Your goal
Whatever appears in the listing, return all of it exactly.
'''
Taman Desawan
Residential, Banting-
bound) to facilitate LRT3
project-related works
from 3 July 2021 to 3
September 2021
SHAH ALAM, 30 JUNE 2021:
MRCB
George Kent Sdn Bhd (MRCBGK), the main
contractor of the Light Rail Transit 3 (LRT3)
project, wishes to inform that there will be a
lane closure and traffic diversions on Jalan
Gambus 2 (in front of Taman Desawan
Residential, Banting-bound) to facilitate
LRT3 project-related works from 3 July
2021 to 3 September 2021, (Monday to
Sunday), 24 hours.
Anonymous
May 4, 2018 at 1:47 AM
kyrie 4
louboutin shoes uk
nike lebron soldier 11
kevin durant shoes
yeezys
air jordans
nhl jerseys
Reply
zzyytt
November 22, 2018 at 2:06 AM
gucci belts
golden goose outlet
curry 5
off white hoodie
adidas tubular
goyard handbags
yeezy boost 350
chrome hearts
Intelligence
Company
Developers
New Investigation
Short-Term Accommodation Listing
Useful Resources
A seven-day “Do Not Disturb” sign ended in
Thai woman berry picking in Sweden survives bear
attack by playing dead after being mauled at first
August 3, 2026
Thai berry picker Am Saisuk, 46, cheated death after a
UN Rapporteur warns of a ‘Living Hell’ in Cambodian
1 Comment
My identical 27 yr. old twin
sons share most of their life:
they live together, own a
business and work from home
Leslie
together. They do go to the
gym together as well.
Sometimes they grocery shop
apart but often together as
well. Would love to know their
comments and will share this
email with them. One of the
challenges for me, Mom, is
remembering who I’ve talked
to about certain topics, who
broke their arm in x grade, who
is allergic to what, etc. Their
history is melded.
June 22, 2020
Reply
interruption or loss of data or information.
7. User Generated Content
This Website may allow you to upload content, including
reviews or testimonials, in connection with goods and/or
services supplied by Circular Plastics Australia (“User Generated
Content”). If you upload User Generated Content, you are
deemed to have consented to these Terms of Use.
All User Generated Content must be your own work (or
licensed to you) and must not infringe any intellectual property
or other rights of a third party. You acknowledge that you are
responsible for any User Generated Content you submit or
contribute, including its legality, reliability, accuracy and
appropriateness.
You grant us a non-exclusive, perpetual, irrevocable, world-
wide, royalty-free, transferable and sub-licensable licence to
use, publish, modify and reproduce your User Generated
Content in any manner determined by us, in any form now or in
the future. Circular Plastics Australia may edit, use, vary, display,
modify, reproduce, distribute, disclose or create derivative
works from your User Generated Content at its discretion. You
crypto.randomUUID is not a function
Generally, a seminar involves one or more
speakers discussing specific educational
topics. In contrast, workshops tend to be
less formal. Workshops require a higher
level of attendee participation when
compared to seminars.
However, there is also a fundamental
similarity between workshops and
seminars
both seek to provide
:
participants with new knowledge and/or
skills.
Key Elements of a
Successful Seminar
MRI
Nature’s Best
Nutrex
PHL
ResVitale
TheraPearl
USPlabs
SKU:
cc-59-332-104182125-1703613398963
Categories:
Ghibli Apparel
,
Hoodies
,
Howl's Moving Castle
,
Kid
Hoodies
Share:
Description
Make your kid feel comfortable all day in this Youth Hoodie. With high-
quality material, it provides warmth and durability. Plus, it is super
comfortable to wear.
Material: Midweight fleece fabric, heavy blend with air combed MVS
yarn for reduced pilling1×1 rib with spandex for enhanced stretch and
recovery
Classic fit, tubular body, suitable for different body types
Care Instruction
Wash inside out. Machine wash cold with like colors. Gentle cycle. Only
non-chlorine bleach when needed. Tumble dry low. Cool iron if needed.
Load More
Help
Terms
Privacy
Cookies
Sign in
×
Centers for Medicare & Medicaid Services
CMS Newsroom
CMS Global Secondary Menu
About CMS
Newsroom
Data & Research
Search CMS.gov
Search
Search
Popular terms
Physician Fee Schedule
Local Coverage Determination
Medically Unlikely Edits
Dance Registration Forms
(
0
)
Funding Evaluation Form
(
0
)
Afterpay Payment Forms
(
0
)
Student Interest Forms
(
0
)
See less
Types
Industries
'''
Exercise solution
Taman Desawan
Residential, Banting-
bound) to facilitate LRT3
project-related works
from 3 July 2021 to 3
September 2021
SHAH ALAM, 30 JUNE 2021:
MRCB
George Kent Sdn Bhd (MRCBGK), the main
contractor of the Light Rail Transit 3 (LRT3)
project, wishes to inform that there will be a
lane closure and traffic diversions on Jalan
Gambus 2 (in front of Taman Desawan
Residential, Banting-bound) to facilitate
LRT3 project-related works from 3 July
2021 to 3 September 2021, (Monday to
Sunday), 24 hours.
Anonymous
May 4, 2018 at 1:47 AM
kyrie 4
louboutin shoes uk
nike lebron soldier 11
kevin durant shoes
yeezys
air jordans
nhl jerseys
Reply
zzyytt
November 22, 2018 at 2:06 AM
gucci belts
golden goose outlet
curry 5
off white hoodie
adidas tubular
goyard handbags
yeezy boost 350
chrome hearts
Intelligence
Company
Developers
New Investigation
Short-Term Accommodation Listing
Useful Resources
A seven-day “Do Not Disturb” sign ended in
Thai woman berry picking in Sweden survives bear
attack by playing dead after being mauled at first
August 3, 2026
Thai berry picker Am Saisuk, 46, cheated death after a
UN Rapporteur warns of a ‘Living Hell’ in Cambodian
1 Comment
My identical 27 yr. old twin
sons share most of their life:
they live together, own a
business and work from home
Leslie
together. They do go to the
gym together as well.
Sometimes they grocery shop
apart but often together as
well. Would love to know their
comments and will share this
email with them. One of the
challenges for me, Mom, is
remembering who I’ve talked
to about certain topics, who
broke their arm in x grade, who
is allergic to what, etc. Their
history is melded.
June 22, 2020
Reply
interruption or loss of data or information.
7. User Generated Content
This Website may allow you to upload content, including
reviews or testimonials, in connection with goods and/or
services supplied by Circular Plastics Australia (“User Generated
Content”). If you upload User Generated Content, you are
deemed to have consented to these Terms of Use.
All User Generated Content must be your own work (or
licensed to you) and must not infringe any intellectual property
or other rights of a third party. You acknowledge that you are
responsible for any User Generated Content you submit or
contribute, including its legality, reliability, accuracy and
appropriateness.
You grant us a non-exclusive, perpetual, irrevocable, world-
wide, royalty-free, transferable and sub-licensable licence to
use, publish, modify and reproduce your User Generated
Content in any manner determined by us, in any form now or in
the future. Circular Plastics Australia may edit, use, vary, display,
modify, reproduce, distribute, disclose or create derivative
works from your User Generated Content at its discretion. You
crypto.randomUUID is not a function
Generally, a seminar involves one or more
speakers discussing specific educational
topics. In contrast, workshops tend to be
less formal. Workshops require a higher
level of attendee participation when
compared to seminars.
However, there is also a fundamental
similarity between workshops and
seminars
both seek to provide
:
participants with new knowledge and/or
skills.
Key Elements of a
Successful Seminar
MRI
Nature’s Best
Nutrex
PHL
ResVitale
TheraPearl
USPlabs
SKU:
cc-59-332-104182125-1703613398963
Categories:
Ghibli Apparel
,
Hoodies
,
Howl's Moving Castle
,
Kid
Hoodies
Share:
Description
Make your kid feel comfortable all day in this Youth Hoodie. With high-
quality material, it provides warmth and durability. Plus, it is super
comfortable to wear.
Material: Midweight fleece fabric, heavy blend with air combed MVS
yarn for reduced pilling1×1 rib with spandex for enhanced stretch and
recovery
Classic fit, tubular body, suitable for different body types
Care Instruction
Wash inside out. Machine wash cold with like colors. Gentle cycle. Only
non-chlorine bleach when needed. Tumble dry low. Cool iron if needed.
Load More
Help
Terms
Privacy
Cookies
Sign in
×
Centers for Medicare & Medicaid Services
CMS Newsroom
CMS Global Secondary Menu
About CMS
Newsroom
Data & Research
Search CMS.gov
Search
Search
Popular terms
Physician Fee Schedule
Local Coverage Determination
Medically Unlikely Edits
Dance Registration Forms
(
0
)
Funding Evaluation Form
(
0
)
Afterpay Payment Forms
(
0
)
Student Interest Forms
(
0
)
See less
Types
Industries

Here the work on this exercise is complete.